Given a choice, I think I’d like to be a mermaid.
A life as a fabled sea princess, the quintessence of childhood fantasy, boasts the inevitable advantages of a feisty temper, endless hours of water ballet and the unshakable guarantee of universal adoration (even sea snails love a hot mermaid). Then again, it’s all so self-defeating. Centuries of legend, not to mention Disney animation studios, have unequivocally proven that mermaids will always pine hopelessly for humans – from heroic princes to Tom Hanks.
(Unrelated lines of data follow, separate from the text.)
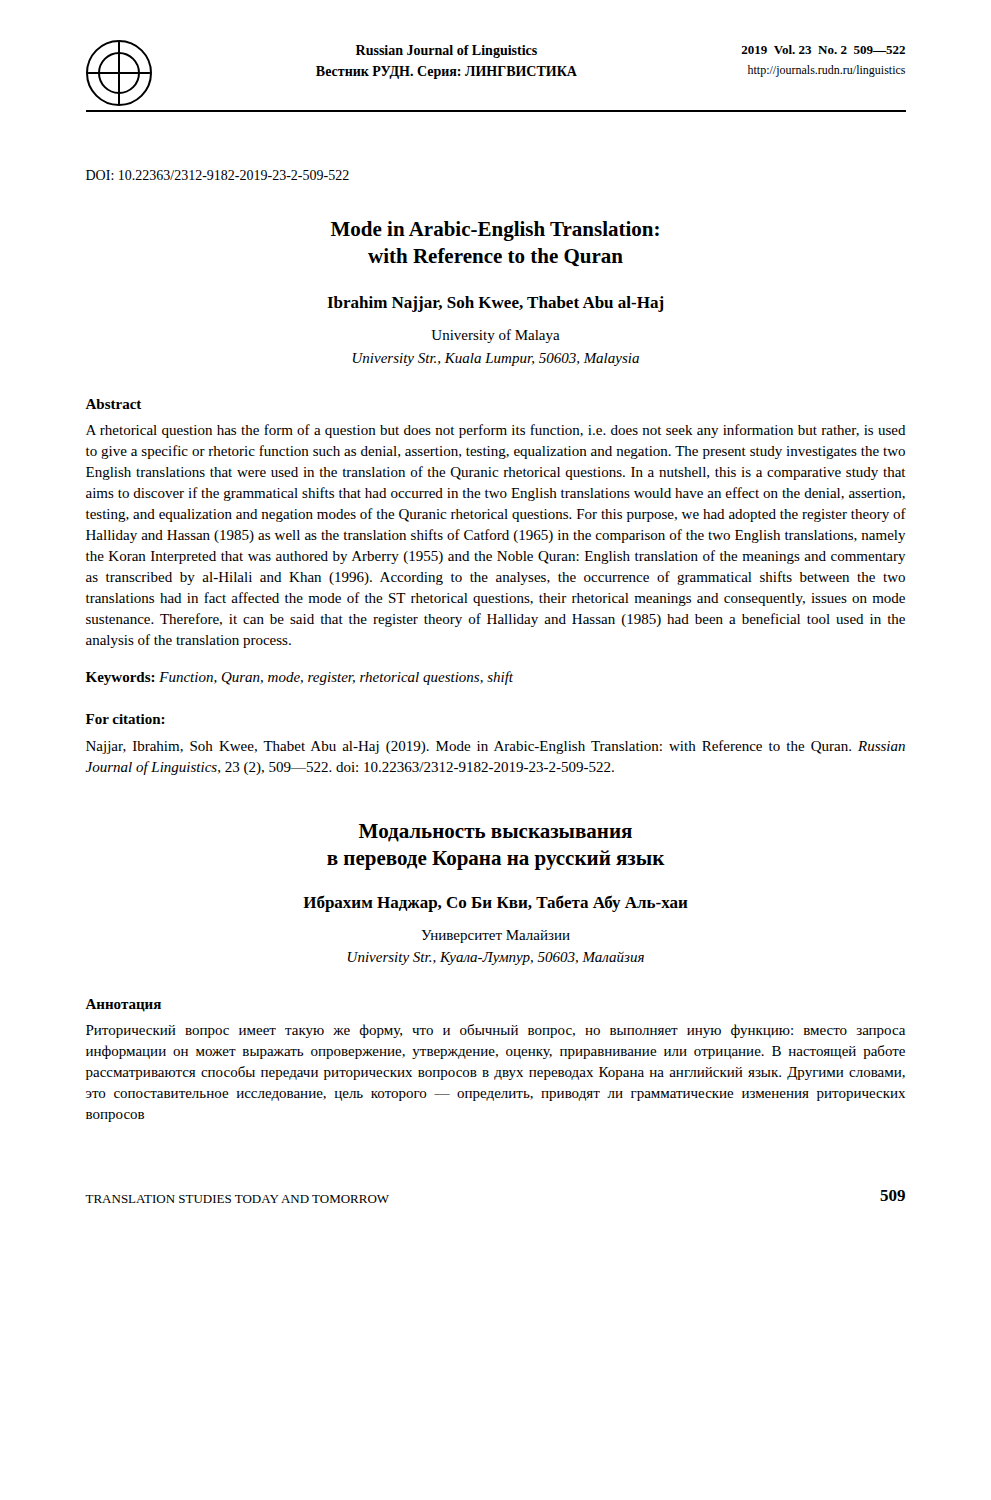Russian Journal of Linguistics
Вестник РУДН. Серия: ЛИНГВИСТИКА
2019 Vol. 23 No. 2 509—522
http://journals.rudn.ru/linguistics
DOI: 10.22363/2312-9182-2019-23-2-509-522
Mode in Arabic-English Translation:
with Reference to the Quran
Ibrahim Najjar, Soh Kwee, Thabet Abu al-Haj
University of Malaya
University Str., Kuala Lumpur, 50603, Malaysia
Abstract
A rhetorical question has the form of a question but does not perform its function, i.e. does not seek any information but rather, is used to give a specific or rhetoric function such as denial, assertion, testing, equalization and negation. The present study investigates the two English translations that were used in the translation of the Quranic rhetorical questions. In a nutshell, this is a comparative study that aims to discover if the grammatical shifts that had occurred in the two English translations would have an effect on the denial, assertion, testing, and equalization and negation modes of the Quranic rhetorical questions. For this purpose, we had adopted the register theory of Halliday and Hassan (1985) as well as the translation shifts of Catford (1965) in the comparison of the two English translations, namely the Koran Interpreted that was authored by Arberry (1955) and the Noble Quran: English translation of the meanings and commentary as transcribed by al-Hilali and Khan (1996). According to the analyses, the occurrence of grammatical shifts between the two translations had in fact affected the mode of the ST rhetorical questions, their rhetorical meanings and consequently, issues on mode sustenance. Therefore, it can be said that the register theory of Halliday and Hassan (1985) had been a beneficial tool used in the analysis of the translation process.
Keywords: Function, Quran, mode, register, rhetorical questions, shift
For citation:
Najjar, Ibrahim, Soh Kwee, Thabet Abu al-Haj (2019). Mode in Arabic-English Translation: with Reference to the Quran. Russian Journal of Linguistics, 23 (2), 509—522. doi: 10.22363/2312-9182-2019-23-2-509-522.
Модальность высказывания
в переводе Корана на русский язык
Ибрахим Наджар, Со Би Кви, Табета Абу Аль-хаи
Университет Малайзии
University Str., Куала-Лумпур, 50603, Малайзия
Аннотация
Риторический вопрос имеет такую же форму, что и обычный вопрос, но выполняет иную функцию: вместо запроса информации он может выражать опровержение, утверждение, оценку, приравнивание или отрицание. В настоящей работе рассматриваются способы передачи риторических вопросов в двух переводах Корана на английский язык. Другими словами, это сопоставительное исследование, цель которого — определить, приводят ли грамматические изменения риторических вопросов
TRANSLATION STUDIES TODAY AND TOMORROW
509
Aquamarine (Sara Paxton, “Sleepover”), the eponymous mer-heroine of a film aimed squarely at the demographic designed to sit and weigh with perfect austerity the proposition above, is in love. His name is Raymond (Jake McDorman, next to star in the groundbreaking “Bring It On 3”), and he’s appropriately dreamy. Washed up in a calamitous tempest, the fishy blonde is discovered by a pair of best friends, Claire (Emma Roberts, “Blow”) and Hailey (pop star JoJo making her big-screen debut). It’s very lucky they do, because Hailey is in danger of being carted off to Australia and the only way for the duo to stay together is help Aquamarine find love and thereby win a wish from the cheery humanoid.
The most obvious problem with a film like “Aquamarine” isn’t really one of substance so much as concept (concept, in this case, equating to a certain lack of substance). This is a film for 12-year-old girls about a wish-granting mermaid who falls in love with a bronzed lifeguard. The absurdity of its premise and the neatly satisfactory manner in which the plot ties up in a sweet moral about the endurance of friendship and selflessness is an inherent limitation to any artistic aspirations the film might secretly cherish.
But limitations are not obstacles, and “Aquamarine” too often comes up shoulder-shrugging its excuses of genre and target audience when it might have showcased some legitimately innovative filmmaking. “The Princess Diaries” was based on as silly and implausible a plot, aiming for the allowance of precisely the same dreamy-eyed tweens, but in its playful manipulation of stock situations and the exuberance of characters artfully crafted to explode from the mold of escapist fantasies, the film transcended its goofy beginnings to become a unique and inspired film. Not so for “Aquamarine,” which limps along on the crutches of instruction-manual moviemaking.
At least it never really stumbles. “Aquamarine” aims for mediocrity, but it gets there with spectacular grace. First-time feature director Elizabeth Allen competently weaves her story’s several threads, thankfully too aware of the screenplay’s predictability to dwell long on all its supposed revelations. The serious flaws are ones of motivation and acting (the film’s most convincing performance comes from JoJo, an “actress” selected for her ability to sing), but Allen maintains a tone of such stalwart cheeriness that it’s easy to overlook them.
There’s no doubt that an army of 12-year-old girls is willing to do exactly that. But if “Aquamarine” is obvious and conventional (which, make no mistake, it is), it’s equal parts funny, sincere and wholesome. Not least among its virtues is Aquamarine herself: naturally bubbly, beautiful and elegant. And honestly, who doesn’t love a mermaid?